Question

joe tried to prove that the sum of a triangles interior angle measures is 180°

image of triangle and line

statement | reason
--- | ---
1 | construct line ℓ through c parallel to \overleftrightarrow{ab}.
2 | m∠4 = m∠2 and m∠1 = m∠5 | alternate interior angles formed by parallel lines have equal measures.
3 | m∠5 + m∠4 + m∠3 = 180° | angles that combine to form a straight angle have measures that sum to 180°.
4 | m∠1 + m∠2 + m∠3 = 180° | substitution (2,3)

what was the first mistake in joes proof?

choose 1 answer:

a) constructing a parallel line like this isnt necessarily possible.

b) angles ∠4 and ∠2 are not alternate interior angles, and neither are ∠1 and ∠5.

c) angles ∠3, ∠4, and ∠5 dont form a straight angle.

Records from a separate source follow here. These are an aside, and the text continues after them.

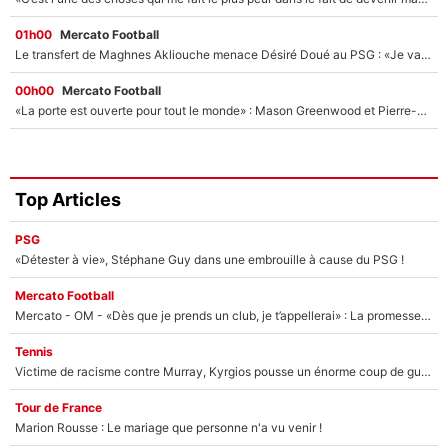
01h00
Mercato Football
Le transfert de Maghnes Akliouche menace Désiré Doué au PSG : «Je valide à 200%»
00h00
Mercato Football
«La porte est ouverte pour tout le monde» : Mason Greenwood et Pierre-Emerick Aubameyang ont quitté l'OM, Amine Gouiri balance sur la suite du mercato et sur la réaction du vestiaire !
Top Articles
PSG
«Détester à vie», Stéphane Guy dans une embrouille à cause du PSG !
Mercato Football
Mercato - OM - «Dès que je prends un club, je t’appellerai» : La promesse de Marcelino au moment de claquer la porte
Tennis
Victime de racisme contre Murray, Kyrgios pousse un énorme coup de gueule !
Tour de France
Marion Rousse : Le mariage que personne n'a vu venir !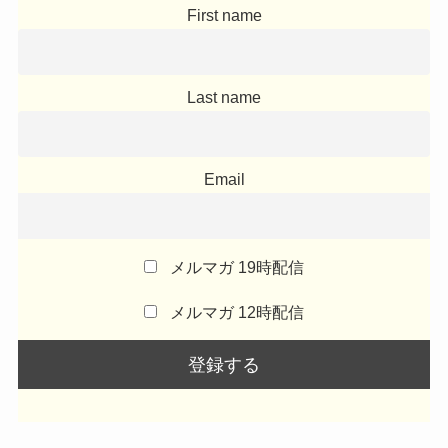
First name
Last name
Email
メルマガ 19時配信
メルマガ 12時配信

d) the substitution isnt correct.

Explanation:

Constructing a line parallel to a side through the opposite vertex is valid (Euclid's parallel postulate), so option A is wrong. Angles ∠3, ∠4, ∠5 lie on straight line ℓ, so they form a straight angle summing to 180°, making option C wrong. The substitution step replaces equal angles, so option D is wrong. ∠4 and ∠1 are alternate interior angles with ∠2 and ∠5 respectively, so Joe misidentified the alternate interior angle pairs in Step 2.

Answer:

B. Angles ∠4 and ∠2 are not alternate interior angles, and neither are ∠1 and ∠5.